Mientras escribo estas líneas miles de estudiantes se encierran en las aulas universitarias para preparar la jornada de huelga que por primera vez une todos los niveles educativos.

El motivo, como si hiciera falta alguno más que los recortes, el próximo viernes el Consejo de Ministros aprobará la LOMCE, la nueva ley de educación, que como ya conté aquí, cada gobierno impone la suya.

El principal problema de esta nueva ley es que esta se una ley economicista, permite la separación por sexos,favorece la mercantilización de la educación mientras en la sociedad se necesitan personas libres.

Pero lo más grave de esta ley es que se ha diseñado, planificado y aprobada sólo desde el neoliberalismo con toda la comunidad educativa en frente, perdón, todos menos aquellos que ven un negocio separar niños y niñas, los que ponen crucifijos en las aulas pagados con los impuestos de todos, los que adoctrinan y los que creen que la educación es sólo para las clases económicas altas.

La LOMCE permitirá que el director del centro se pueda asignar de forma unipersonal y desde dependencias externas al centro escolar, lo que evita la adecuación al entorno social del alumna.

La LOMCE pretende la recentralización y fijación de contenidos desde el gobierno, dejando a las comunidades autónomas como simples gestores economicistas de recursos, desmantelando la inmersión lingüística en las regiones con lenguas en contacto.

Mientras se trata de aplicar una ley educativa, los recortes continúan, por lo que hay que plantearse ¿cómo se aplica a coste cero una ley? ¿sin recursos?¿con docentes, padres y alumnos en contra?

Esta es la nueva forma de actuar de un gobierno incapaz de llegar a acuerdos, incapaz de planificar un sistema educativo que potencie al alumno, incapaz de llegar a acuerdos con los docentes para dignificar la profesión, incapaz de acordar con los padres un sistema educativo que mire al futuro para potenciar las capacidades, la libertad y la creatividad de los alumnos para el futuro.

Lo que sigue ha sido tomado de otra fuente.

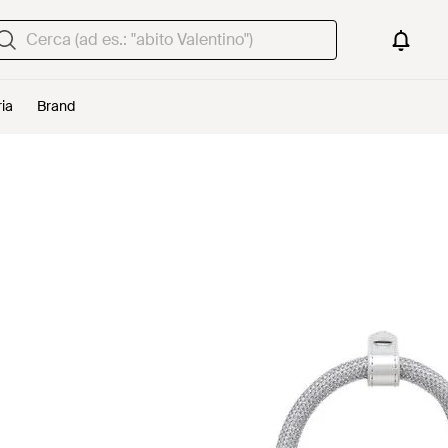
ria
Brand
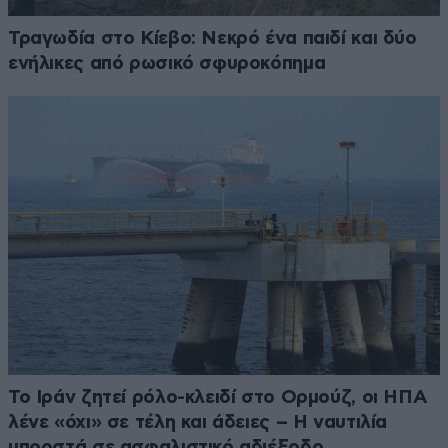
Τραγωδία στο Κίεβο: Νεκρό ένα παιδί και δύο
ενήλικες από ρωσικό σφυροκόπημα
Το Ιράν ζητεί ρόλο-κλειδί στο Ορμούζ, οι ΗΠΑ
λένε «όχι» σε τέλη και άδειες – Η ναυτιλία
μπροστά σε ασφαλιστικό αδιέξοδο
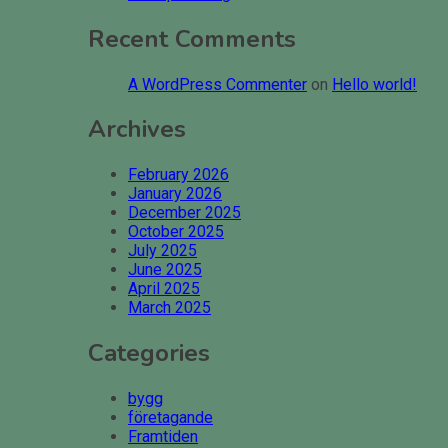
Recent Comments
A WordPress Commenter
on
Hello world!
Archives
February 2026
January 2026
December 2025
October 2025
July 2025
June 2025
April 2025
March 2025
Categories
bygg
företagande
Framtiden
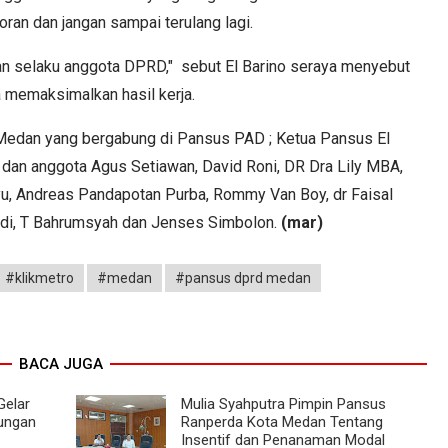
an dan jangan sampai terulang lagi.
an selaku anggota DPRD," sebut El Barino seraya menyebut
 memaksimalkan hasil kerja.
Medan yang bergabung di Pansus PAD ; Ketua Pansus El
 dan anggota Agus Setiawan, David Roni, DR Dra Lily MBA,
yu, Andreas Pandapotan Purba, Rommy Van Boy, dr Faisal
ndi, T Bahrumsyah dan Jenses Simbolon.
(mar)
#klikmetro
#medan
#pansus dprd medan
BACA JUGA
Gelar
Mulia Syahputra Pimpin Pansus
dungan
Ranperda Kota Medan Tentang
Insentif dan Penanaman Modal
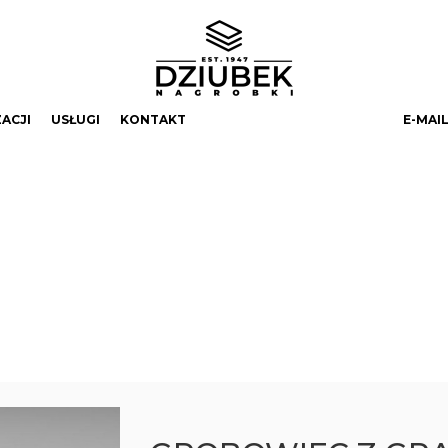
ZACJI
USŁUGI
KONTAKT
E-MAIL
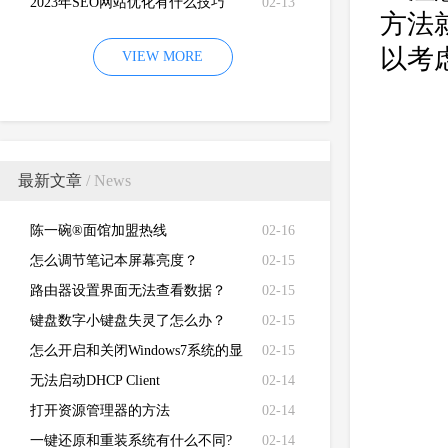
2023年SEO网站优化有什么技巧
02-13
方法
以考
VIEW MORE
最新文章
/ News
陈一碗®面馆加盟热线
02-16
怎么调节笔记本屏幕亮度？
02-15
路由器设置界面无法查看数据？
02-15
键盘数字小键盘失灵了怎么办？
02-15
怎么开启和关闭Windows7系统的显
02-15
卡硬件加速功能
无法启动DHCP Client
02-14
打开资源管理器的方法
02-14
一键还原和重装系统有什么不同?
02-14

Es cierto que la educación necesita un revisión, un consenso para garantizar el continuismo de una misma ley educativa durante un tiempo prudencial (10-12 años), esta revisión debe partir de la formación previa de los docentes, desde los docentes  de primaria, pasando por los de secundaria y el acceso a la docencia en la universidad.

Pero sobretodo hay que analizar qué tipo de ciudadanos queremos en el futuro, yo lo tengo claro, tenemos que apostar por tener ciudadanos “librepensadores”, con la democracia y la libertad como valores fundamentales y la consolidación de otros valores fundamentales como la solidaridad y la ecología y eso sólo se puede lograr desde la educación pública.

Pero no vale cualquier educación pública, esta debe venir desde fundamentos pedagógicos sólidos, con compromisos docentes, con la implicación de la comunidad educativa, con participación del alumnado y con recursos económicos, educativos, sociales y humanos aportados desde las administraciones públicas, por lo que la participación política es fundamental.